When comparing different flow meter types, several factors come into play, including accuracy, cost, maintenance requirements, and suitability for specific applications.

  • Accuracy: Coriolis and magnetic flow meters generally offer the highest accuracy, making them suitable for critical applications. Differential pressure and turbine meters also provide good accuracy but may require more maintenance.
  • Cost: Positive displacement and turbine meters are often more cost-effective, especially for larger pipe sizes. Ultrasonic and Coriolis meters tend to be more expensive due to their advanced technology.
  • Maintenance: Flow meters with no moving parts, such as ultrasonic, Coriolis, and magnetic meters, typically require less maintenance. In contrast, mechanical meters like positive displacement and turbine meters may require more frequent servicing.
  • Suitability: The choice of flow meter depends largely on the fluid being measured. For example, magnetic meters are ideal for conductive fluids, while thermal mass meters are best for gases. Vortex meters are suitable for steam and gas, and differential pressure meters are versatile across various fluid types.

Selecting the right flow meter for a specific application is critical for ensuring accurate and reliable flow measurement. Each type of flow meter has its own strengths and weaknesses, making it suitable for particular fluids, flow conditions, and industrial processes.
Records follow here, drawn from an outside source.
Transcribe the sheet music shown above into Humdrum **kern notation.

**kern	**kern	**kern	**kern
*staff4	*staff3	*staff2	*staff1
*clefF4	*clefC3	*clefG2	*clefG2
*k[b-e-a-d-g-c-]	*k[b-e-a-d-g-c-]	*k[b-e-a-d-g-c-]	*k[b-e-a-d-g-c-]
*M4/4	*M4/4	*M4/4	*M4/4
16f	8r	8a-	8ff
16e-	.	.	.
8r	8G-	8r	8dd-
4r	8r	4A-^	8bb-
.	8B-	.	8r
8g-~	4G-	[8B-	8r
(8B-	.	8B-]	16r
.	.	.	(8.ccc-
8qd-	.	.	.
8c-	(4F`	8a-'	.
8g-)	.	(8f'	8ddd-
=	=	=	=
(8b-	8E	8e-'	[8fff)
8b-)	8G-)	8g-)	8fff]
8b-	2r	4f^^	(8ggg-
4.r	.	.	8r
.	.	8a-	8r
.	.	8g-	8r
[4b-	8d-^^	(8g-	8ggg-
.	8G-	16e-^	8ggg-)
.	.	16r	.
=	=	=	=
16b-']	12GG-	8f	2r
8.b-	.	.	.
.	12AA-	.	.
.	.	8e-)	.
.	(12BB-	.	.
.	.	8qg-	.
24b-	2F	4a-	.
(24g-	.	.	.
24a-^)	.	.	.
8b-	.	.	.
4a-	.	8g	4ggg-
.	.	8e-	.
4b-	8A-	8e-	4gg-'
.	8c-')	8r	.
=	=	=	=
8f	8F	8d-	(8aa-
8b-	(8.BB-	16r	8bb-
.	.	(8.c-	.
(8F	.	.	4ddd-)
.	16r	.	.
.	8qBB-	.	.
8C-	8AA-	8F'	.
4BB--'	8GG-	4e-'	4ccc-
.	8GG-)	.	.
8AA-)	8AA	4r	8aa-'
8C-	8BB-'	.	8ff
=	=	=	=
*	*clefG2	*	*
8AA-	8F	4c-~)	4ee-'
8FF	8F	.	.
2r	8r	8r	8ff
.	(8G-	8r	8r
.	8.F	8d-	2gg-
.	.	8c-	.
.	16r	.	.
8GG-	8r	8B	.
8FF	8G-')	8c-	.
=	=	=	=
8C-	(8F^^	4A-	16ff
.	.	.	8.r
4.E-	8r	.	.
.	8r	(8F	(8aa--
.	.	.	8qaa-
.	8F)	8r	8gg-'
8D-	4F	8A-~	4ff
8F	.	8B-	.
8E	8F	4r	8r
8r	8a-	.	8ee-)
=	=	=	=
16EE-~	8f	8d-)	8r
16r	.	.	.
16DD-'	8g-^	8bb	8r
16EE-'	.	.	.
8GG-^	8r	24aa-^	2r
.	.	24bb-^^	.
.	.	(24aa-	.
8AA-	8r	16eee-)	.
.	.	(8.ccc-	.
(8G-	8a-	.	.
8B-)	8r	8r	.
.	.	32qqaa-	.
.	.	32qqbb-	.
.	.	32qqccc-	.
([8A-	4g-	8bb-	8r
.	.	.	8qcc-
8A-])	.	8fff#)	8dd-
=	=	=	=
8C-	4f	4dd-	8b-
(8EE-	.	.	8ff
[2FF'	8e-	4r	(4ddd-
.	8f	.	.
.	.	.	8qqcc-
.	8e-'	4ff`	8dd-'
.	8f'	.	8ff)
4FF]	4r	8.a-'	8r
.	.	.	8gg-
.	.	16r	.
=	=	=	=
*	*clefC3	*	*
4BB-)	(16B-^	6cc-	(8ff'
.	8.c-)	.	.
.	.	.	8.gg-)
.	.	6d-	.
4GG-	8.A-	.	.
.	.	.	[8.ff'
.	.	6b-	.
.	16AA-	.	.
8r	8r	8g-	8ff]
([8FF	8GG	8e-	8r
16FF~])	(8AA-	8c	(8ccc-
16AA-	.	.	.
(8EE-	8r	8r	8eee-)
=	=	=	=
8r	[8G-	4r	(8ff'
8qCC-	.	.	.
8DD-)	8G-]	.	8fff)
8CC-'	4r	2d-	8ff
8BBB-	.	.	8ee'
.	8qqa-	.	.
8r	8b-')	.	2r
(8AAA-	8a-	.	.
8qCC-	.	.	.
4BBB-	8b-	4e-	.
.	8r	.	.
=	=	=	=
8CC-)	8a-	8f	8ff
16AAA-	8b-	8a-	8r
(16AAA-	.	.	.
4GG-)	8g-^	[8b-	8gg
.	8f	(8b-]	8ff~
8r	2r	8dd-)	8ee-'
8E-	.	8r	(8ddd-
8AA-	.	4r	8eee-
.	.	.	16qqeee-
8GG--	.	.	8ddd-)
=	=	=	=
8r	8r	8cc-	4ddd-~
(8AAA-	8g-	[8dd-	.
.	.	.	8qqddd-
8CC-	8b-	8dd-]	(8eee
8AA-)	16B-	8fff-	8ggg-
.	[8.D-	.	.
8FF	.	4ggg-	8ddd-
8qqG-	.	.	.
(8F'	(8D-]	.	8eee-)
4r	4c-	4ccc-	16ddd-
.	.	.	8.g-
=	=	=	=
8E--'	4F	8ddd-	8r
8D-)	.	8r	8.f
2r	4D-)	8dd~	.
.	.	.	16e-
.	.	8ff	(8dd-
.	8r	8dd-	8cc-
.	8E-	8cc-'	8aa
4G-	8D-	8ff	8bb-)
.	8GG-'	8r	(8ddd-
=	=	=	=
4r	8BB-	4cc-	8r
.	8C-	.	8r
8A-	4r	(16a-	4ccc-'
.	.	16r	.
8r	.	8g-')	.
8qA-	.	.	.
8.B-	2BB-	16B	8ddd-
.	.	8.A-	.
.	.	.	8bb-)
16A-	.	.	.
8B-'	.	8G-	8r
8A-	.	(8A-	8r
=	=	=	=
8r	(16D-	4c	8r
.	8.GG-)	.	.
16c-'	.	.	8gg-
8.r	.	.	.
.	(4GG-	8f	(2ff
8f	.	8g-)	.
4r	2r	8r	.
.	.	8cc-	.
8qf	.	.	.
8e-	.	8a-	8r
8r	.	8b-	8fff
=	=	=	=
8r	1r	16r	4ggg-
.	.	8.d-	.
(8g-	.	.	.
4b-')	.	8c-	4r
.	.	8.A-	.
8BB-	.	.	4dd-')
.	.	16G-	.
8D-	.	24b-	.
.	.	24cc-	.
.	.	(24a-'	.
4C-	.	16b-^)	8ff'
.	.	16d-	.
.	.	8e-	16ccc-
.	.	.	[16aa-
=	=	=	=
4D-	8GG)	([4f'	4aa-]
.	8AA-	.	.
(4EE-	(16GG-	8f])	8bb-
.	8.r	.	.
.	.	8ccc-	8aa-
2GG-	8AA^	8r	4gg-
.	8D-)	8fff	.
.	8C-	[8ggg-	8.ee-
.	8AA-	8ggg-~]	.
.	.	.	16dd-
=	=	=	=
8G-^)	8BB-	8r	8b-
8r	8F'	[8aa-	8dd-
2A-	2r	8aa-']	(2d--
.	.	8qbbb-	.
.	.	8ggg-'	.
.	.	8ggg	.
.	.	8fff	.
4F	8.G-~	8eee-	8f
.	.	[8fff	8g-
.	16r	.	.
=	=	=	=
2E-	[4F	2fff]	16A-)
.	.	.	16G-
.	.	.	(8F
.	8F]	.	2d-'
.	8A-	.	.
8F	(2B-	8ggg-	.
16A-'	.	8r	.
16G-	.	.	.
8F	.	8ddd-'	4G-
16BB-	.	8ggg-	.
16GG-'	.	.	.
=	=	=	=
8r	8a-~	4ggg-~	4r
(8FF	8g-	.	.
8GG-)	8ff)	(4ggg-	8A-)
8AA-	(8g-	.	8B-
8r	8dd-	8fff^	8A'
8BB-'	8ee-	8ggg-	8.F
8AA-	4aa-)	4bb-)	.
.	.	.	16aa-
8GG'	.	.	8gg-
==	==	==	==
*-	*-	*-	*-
Understanding the working principles, advantages, and disadvantages of each flow meter type helps in making an informed decision that meets the requirements of the application.

By considering factors such as fluid properties, accuracy needs, installation conditions, and budget, you can choose the flow meter that offers the best balance of performance and cost-effectiveness for your specific needs.